‘Neil Young Journeys’ Takes You Through Time

Blue, blue windows behind the stars,

Yellow moon on the rise,

Big birds flying across the sky,

Throwing shadows on our eyes.

— Neil Young, “Helpless”

“There’s a picture of me in a cowboy outfit,” remembers Neil Young. And as he does, you see the photo, the child Neil Young in a uniform of some kind and a cowboy hat. He looks directly into the camera, while behind him, three other kids look left, toward an adult. The image is black and white, a town square or street stretching into the background. But no matter what else is in frame, it’s hard to take your eyes off little Neil Young, his face intent and maybe quizzical, challenging and also inviting the camera’s gaze.

The photo appears a couple of times in Neil Young Journeys, the third film Young has made with Jonathan Demme, first near the beginning and then again, the frame pushing in oh so slowly, under the closing credits. It’s a standard sort of shot marking a moment in a young boy’s life. If it’s unclear now what that moment might have been — why he and the other kids were in uniforms, what the man was saying to them, why Neil was looking away from him — it seems to illustrate Young’s version of his childhood, for instance, that at five years old, he was the “premiere fisherman Omemee, Ontario, that he was proud of his dad, a poet for whom a local public school is now named, and that he once “killed a turtle” (“I stuck a firecracker up its ass,” he explains, “My environmental roots are not deep”).

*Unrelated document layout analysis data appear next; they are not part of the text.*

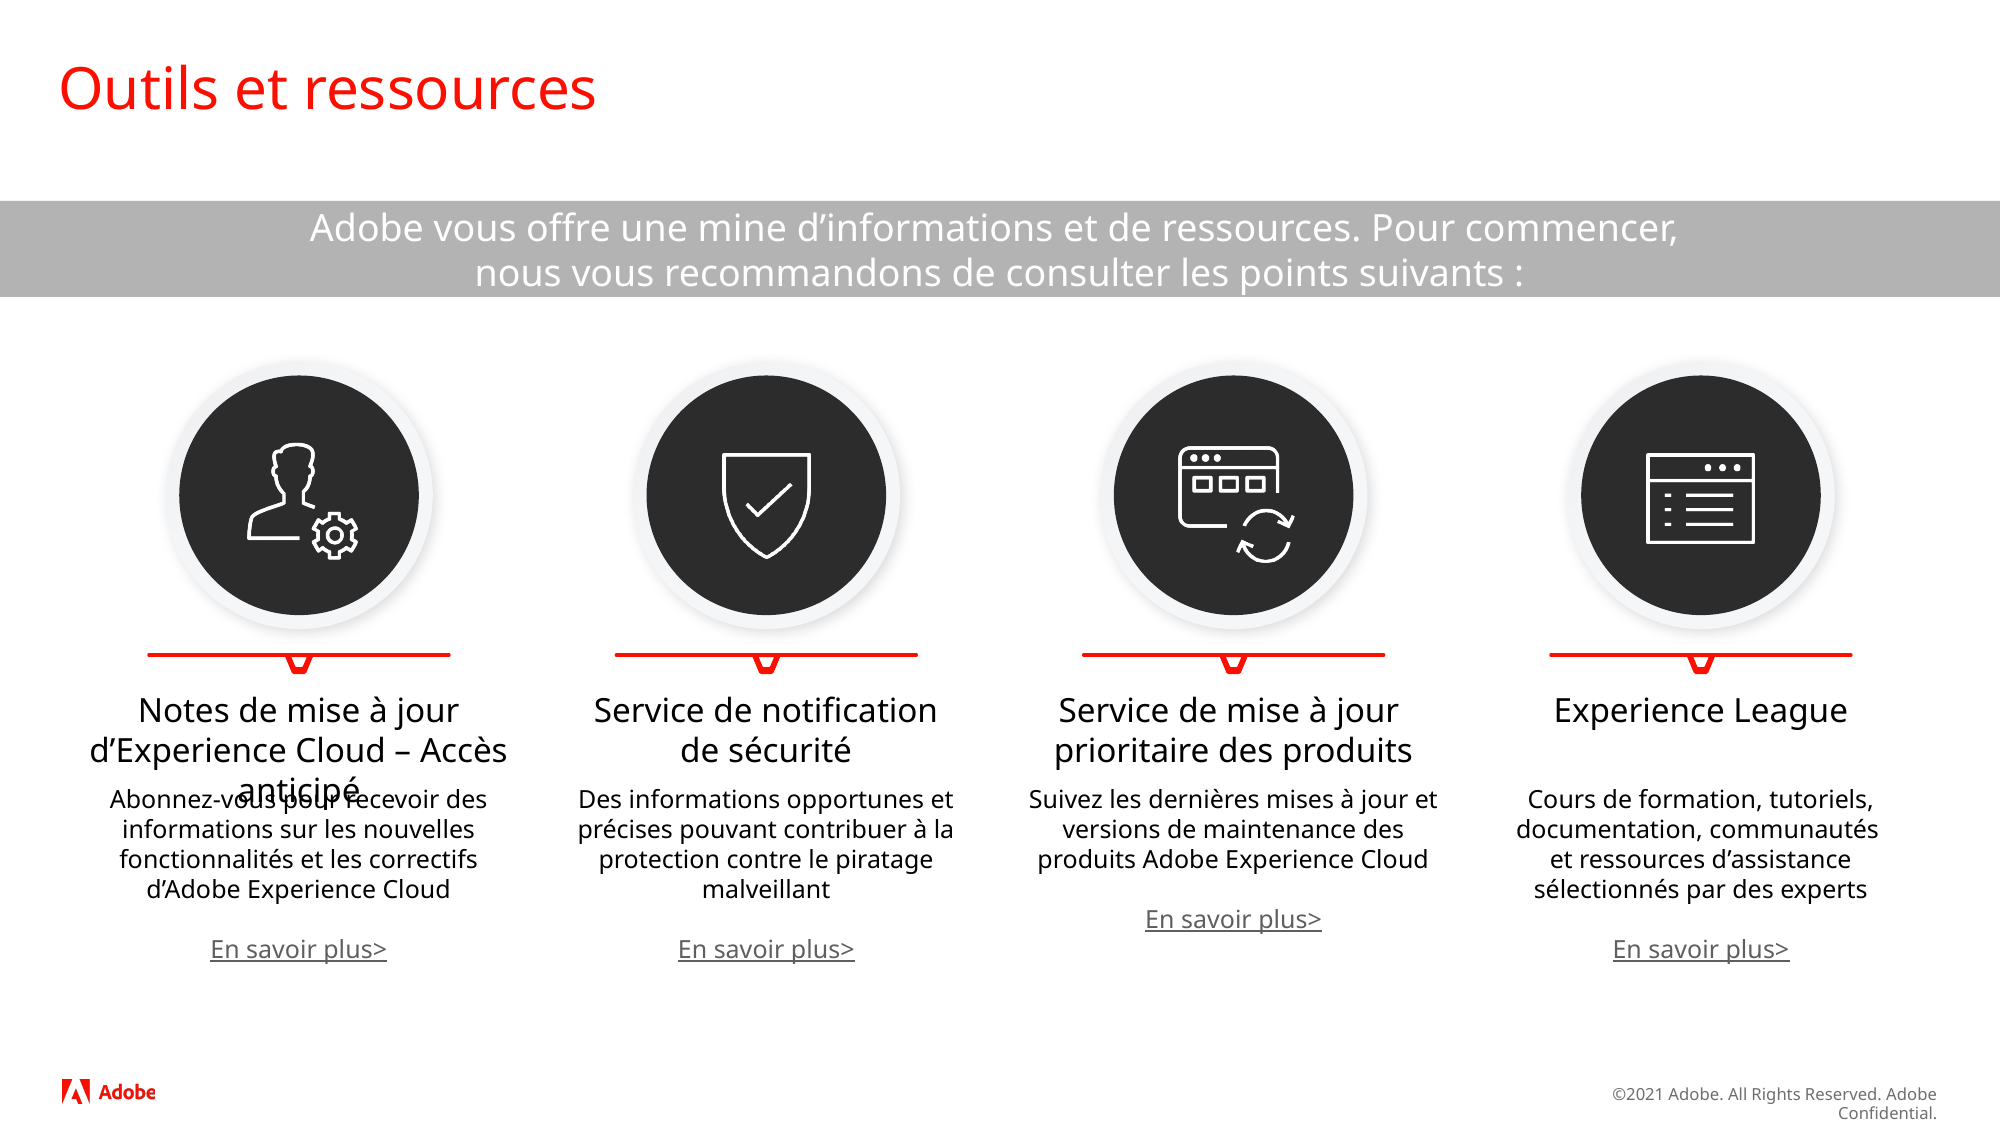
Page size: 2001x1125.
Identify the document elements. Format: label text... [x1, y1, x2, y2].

text_box Cours de formation, tutoriels, documentation, communautés et ressources d’assistance sélectionnés par des experts En savoir plus> [1479, 776, 1923, 975]
text_box [1218, 656, 1249, 676]
picture [1178, 446, 1295, 563]
picture [722, 453, 811, 559]
text_box Abonnez-vous pour recevoir des informations sur les nouvelles fonctionnalités et les correctifs d’Adobe Experience Cloud En savoir plus> [77, 817, 521, 975]
text_box [1685, 656, 1717, 676]
text_box Suivez les dernières mises à jour et versions de maintenance des produits Adobe Experience Cloud En savoir plus> [1012, 777, 1456, 945]
picture [1646, 453, 1755, 544]
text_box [165, 361, 433, 630]
text_box Des informations opportunes et précises pouvant contribuer à la protection contre le piratage malveillant En savoir plus> [544, 777, 988, 975]
text_box Service de notification de sécurité [572, 682, 988, 777]
text_box [751, 656, 782, 676]
text_box Adobe vous offre une mine d’informations et de ressources. Pour commencer, nous vous recommandons de consulter les points suivants : [0, 200, 2000, 298]
text_box Experience League [1479, 682, 1923, 737]
text_box Notes de mise à jour d’Experience Cloud – Accès anticipé [26, 682, 572, 817]
picture [247, 442, 358, 560]
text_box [1099, 361, 1368, 630]
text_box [1567, 361, 1835, 630]
title Outils et ressources [51, 51, 1940, 158]
text_box [283, 656, 315, 676]
text_box Service de mise à jour prioritaire des produits [1012, 682, 1456, 777]
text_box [632, 361, 901, 630]
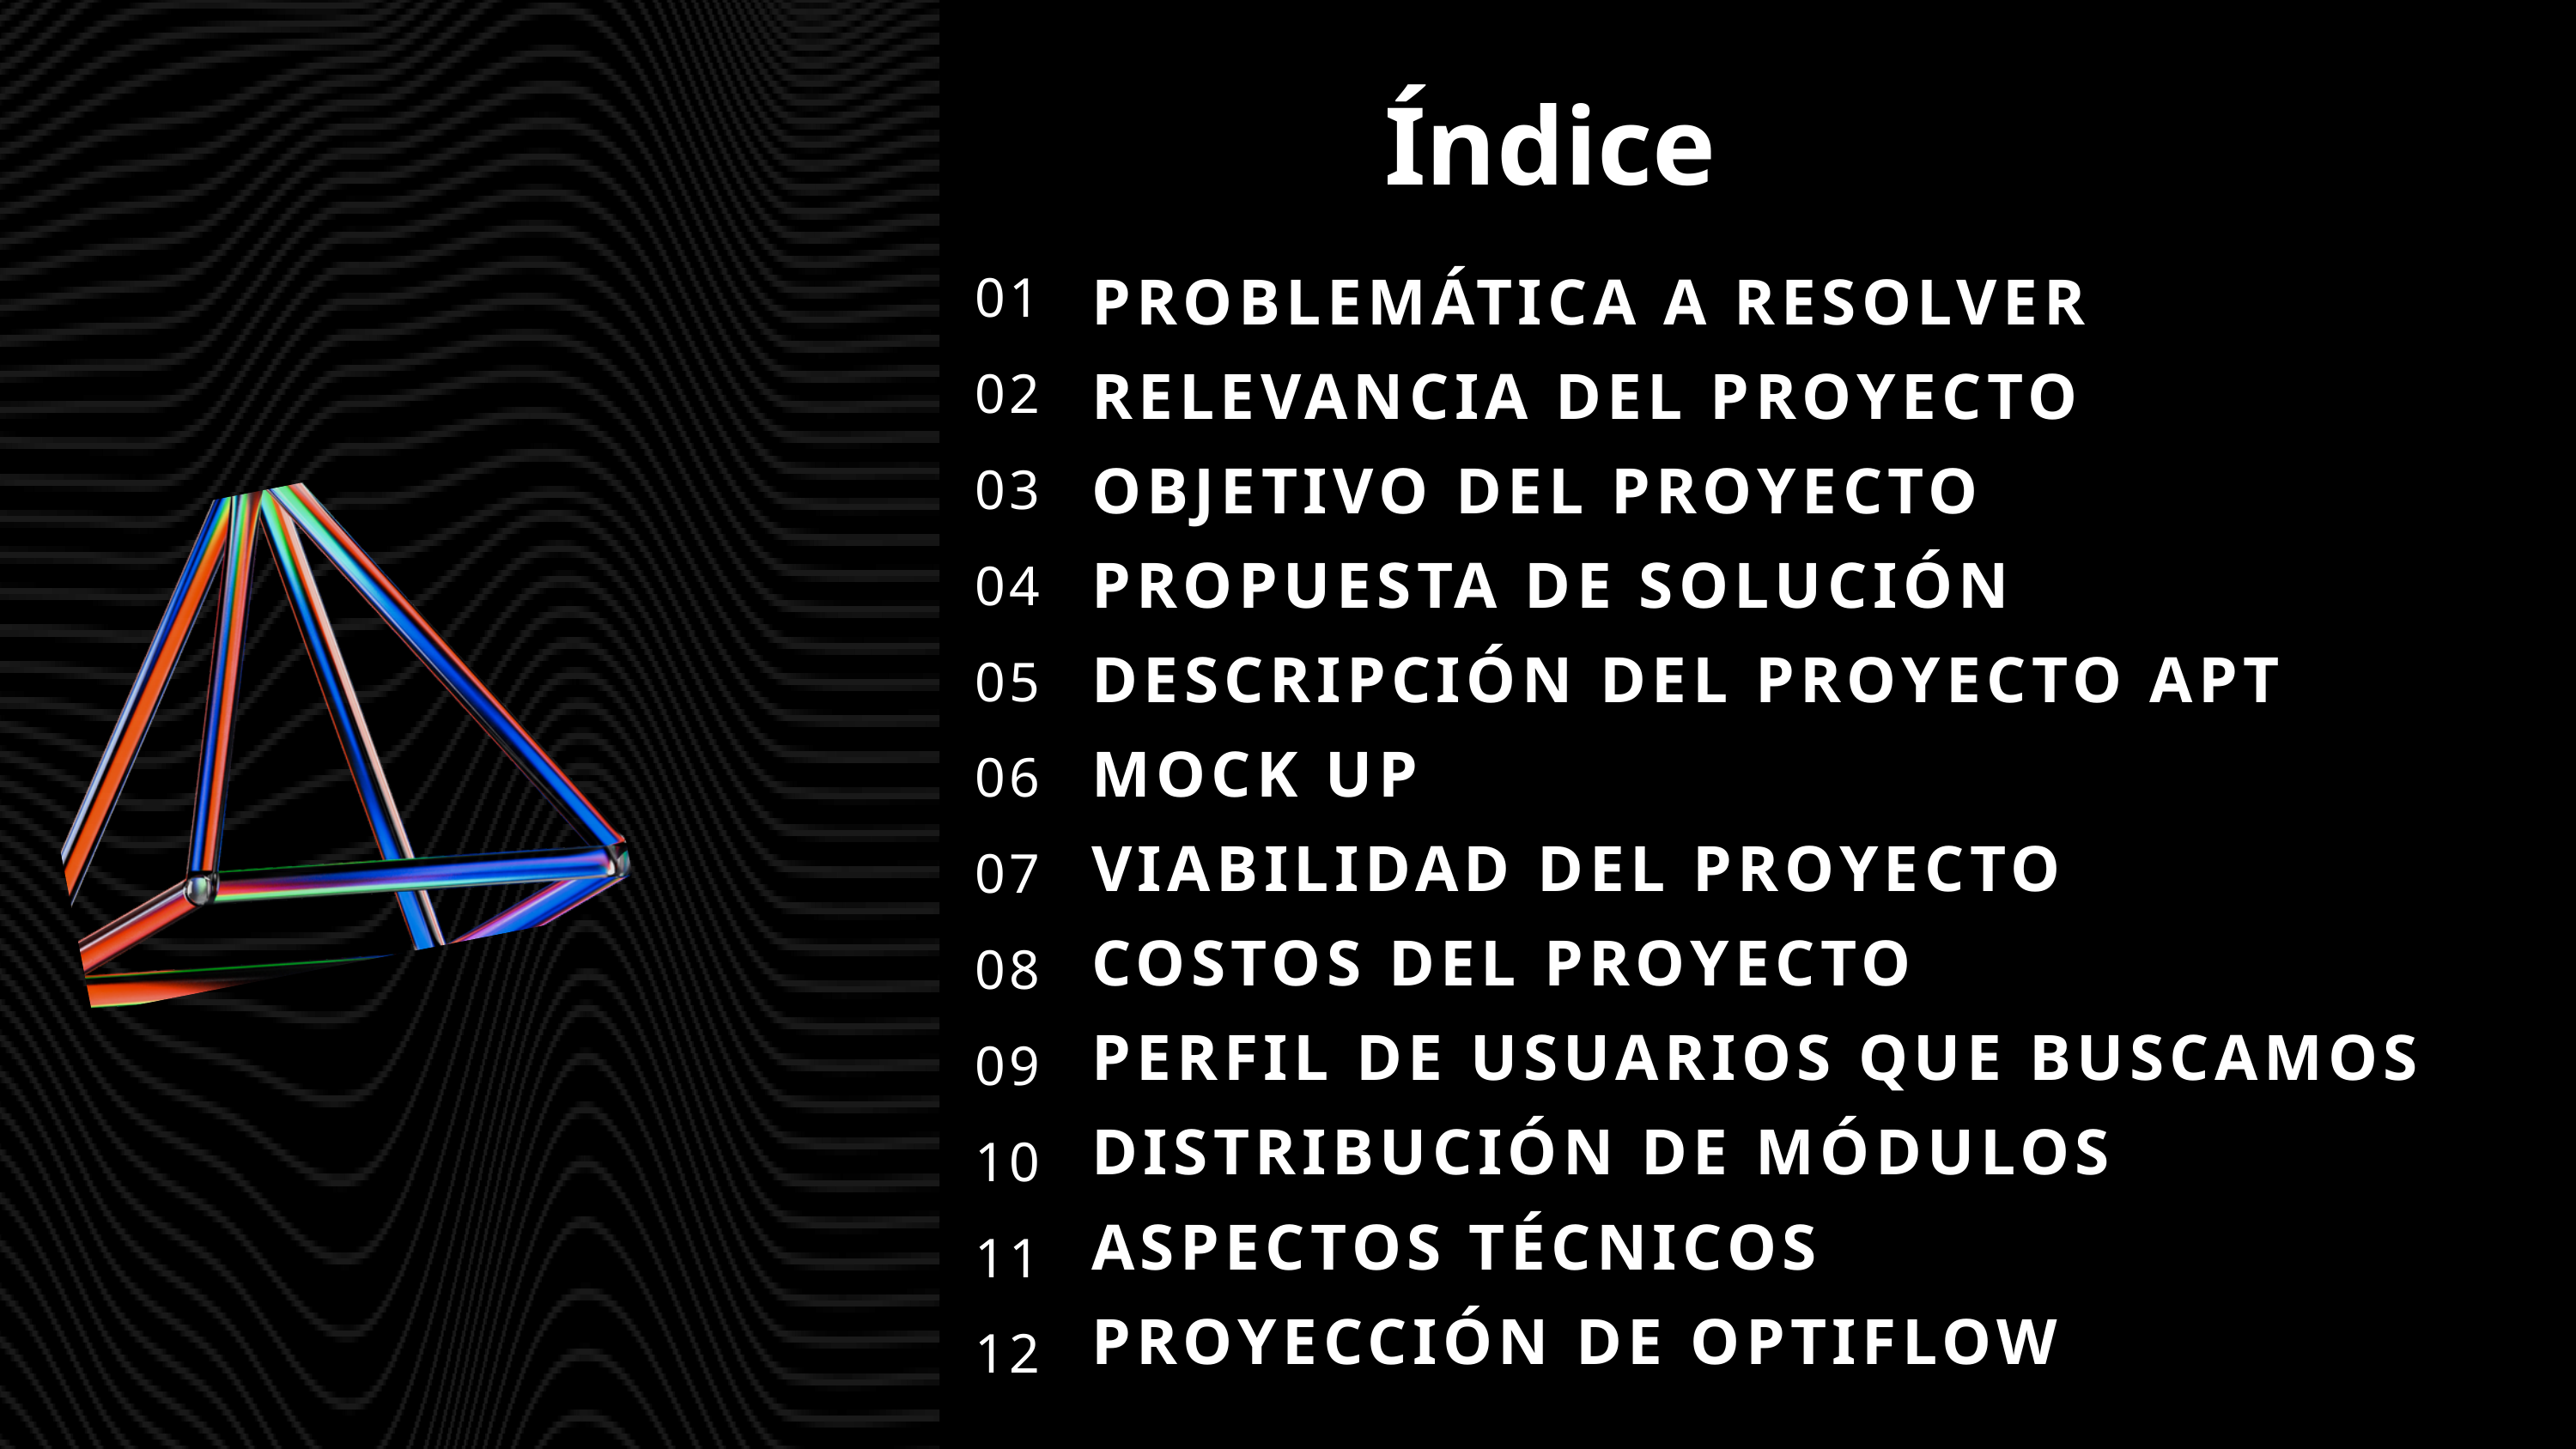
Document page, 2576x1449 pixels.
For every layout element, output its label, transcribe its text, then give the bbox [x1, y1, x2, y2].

text_box [0, 0, 941, 1449]
text_box 01 02 03 04 05 06 07 08 09 10 11 12 [836, 232, 1040, 1385]
text_box [0, 434, 640, 1014]
text_box Índice [1384, 88, 2227, 207]
text_box PROBLEMÁTICA A RESOLVER RELEVANCIA DEL PROYECTO OBJETIVO DEL PROYECTO PROPUESTA DE SOLUCIÓN DESCRIPCIÓN DEL PROYECTO APT MOCK UP VIABILIDAD DEL PROYECTO COSTOS DEL PROYECTO PERFIL DE USUARIOS QUE BUSCAMOS DISTRIBUCIÓN DE MÓDULOS ASPECTOS TÉCNICOS PROYECCIÓN DE OPTIFLOW [1091, 242, 2503, 1377]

Driving his 1956 Crown Vic, Young takes Demme and cinematographer Declan Quinn on a brief tour of Omemee before they head out onto the highway, following Young’s brother Bob’s car, which proceeds at a perfect speed, he notes, “He’s not going too slow, he’s not going too fast.” They make their way to Toronto’s Massey Hall (“He might get a shot of the car pulling up to Massey Hall,” he doesn’t quite direct), where Young brought his solo concert tour for a couple of nights in 2011. That footage comprises the bulk of the film, and Young on stage alone is an extraordinarily potent act. He performs 12 songs, some from the album, Le Noise, some unreleased, and others from the early ’70s, recalling his album, Live at Massey Hall 1971 (released in 2007). The selection provokes comparisons between then and now, concerning the ever troubling US political landscape.

The first song in the film is “Ohio,” which Young wrote in response to the Kent State killings. “What if you knew her and found her dead on the ground?” he sings, as the film shows footage of the National Guardsmen on campus, then photos of the four dead students. In this and Young’s other songs, including “Down by the River,” “Hey Hey, My My (Into the Black),” or “Feel Your Love,” the guitar sound dense in the way that only Neil Young can make it. The camera during the performances keeps close on him, peering at him through the narrow frame provided by the piano lid, pitched up at from the tiny camera taped to the microphone stand, watching as he paces from speaker to speaker, angling his instrument to create ferocious feedback.

On stage, Young appears alternately engrossed, agitated, and perversely mystical, his eyes often closed as he sings. His performing style is overpowering, a self turned almost desperately inward and also thunderously aware of his listeners, instructing, pushing, and rousing. His music is confessional and accusatory, vulnerable and propulsive. As Young sings about his family — his son Ben (who has cerebral palsy) or daughter (in the unreleased “Leia,” which performance cuts away to a brief home-movie glimpse of the little girl at a piano) — he feels removed and too close at the same time, in a place you’ll never know and also too precisely in the place where you’re breathing, now.

To create this effect, the film rarely cuts to the audience in Massey Hall, and when it does, they’re shadows, backs to you as if you’re standing behind them, straining to see the stage. What you’re straining to see is a mix of past and present, and perhaps –as Young and Demme are working on their fourth collaboration — a future too. Young’s work doesn’t transcend time so much as it brings multiple moments together.

The effect is unlike that of most concert films, which let you imagine or maybe remember a show. Neil Young Journeys, as its title hints, constructs layers of memories and movements. He journeys and he also helps to describe your journeys. When Young sings “Helpless” over the closing credits, you’re invited to look at that small, fierce boy in the cowboy hat again, a shot pressing you ever closer to his face, unreadable and yet as open and haunting as any portrait could be.